President Monson related a World War II incident that was reported by a war correspondent. It took place as U.S. Marines were taking Kwajalein Atoll, part of the Marshall Islands in the Pacific Ocean.

The reporter and other correspondents noticed a Marine lying face down in the water, badly wounded. Another Marine, also wounded, with his left arm hanging helplessly by his side, moved toward his wounded comrade and lifted his head to keep him from drowning. The rescuer called for help, but the correspondents called back that there was nothing he could do for the young man.

The correspondent reported that the rescuer, badly wounded himself, made his way to the shore with the seemingly lifeless body of his fellow Marine.
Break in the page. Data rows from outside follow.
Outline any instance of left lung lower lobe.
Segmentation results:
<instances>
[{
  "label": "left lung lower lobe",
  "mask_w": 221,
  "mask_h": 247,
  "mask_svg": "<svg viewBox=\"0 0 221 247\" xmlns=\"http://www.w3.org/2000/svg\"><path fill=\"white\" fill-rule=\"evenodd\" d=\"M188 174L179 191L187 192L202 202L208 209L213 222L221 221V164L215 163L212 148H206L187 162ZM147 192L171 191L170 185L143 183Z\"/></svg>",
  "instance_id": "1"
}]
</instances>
The correspondent wrote: "And the one boy bowed his head over the other and said, 'I command you, in the name of Jesus Christ and by the power of the priesthood, to remain alive until I can get medical help.'"

"The correspondent concluded his article, 'The three of us [the two Marines and I] are here in the hospital. The doctors don't know ... [how they made it alive], but I know.'"

President Monson declared, "Miracles are everywhere to be found when the priesthood is understood, its power is honored and used properly and faith is exerted."

He told of the duty he assumed as a young bishop in 1950 to provide each serviceman in his ward a subscription to the Church News and the Improvement Era, the Church's magazine at that time. In addition, as a bishop he was to write a letter to each of the servicemen. He responded to the assignment by writing 23 personal letters each month.

"After all these years, I still have copies of many of my letters and the responses received," he said. "Tears come easily when these letters are re-read.

One man received 17 letters from Bishop Monson before responding. But when he did, he thanked the bishop for the personal letters and said he had turned over a new leaf and had been ordained a priest in the Aaronic Priesthood. "My heart is full. I am a happy man," he wrote.

Years later, President Monson spoke of that correspondence at the South Cottonwood Stake in Salt Lake City when President James E. Faust was presiding. After the meeting a man who had been in the congregation came forward and identified himself as the man in the story. He said he was serving in the elders quorum presidency.

"Let us learn and contemplate our duty," President Monson concluded.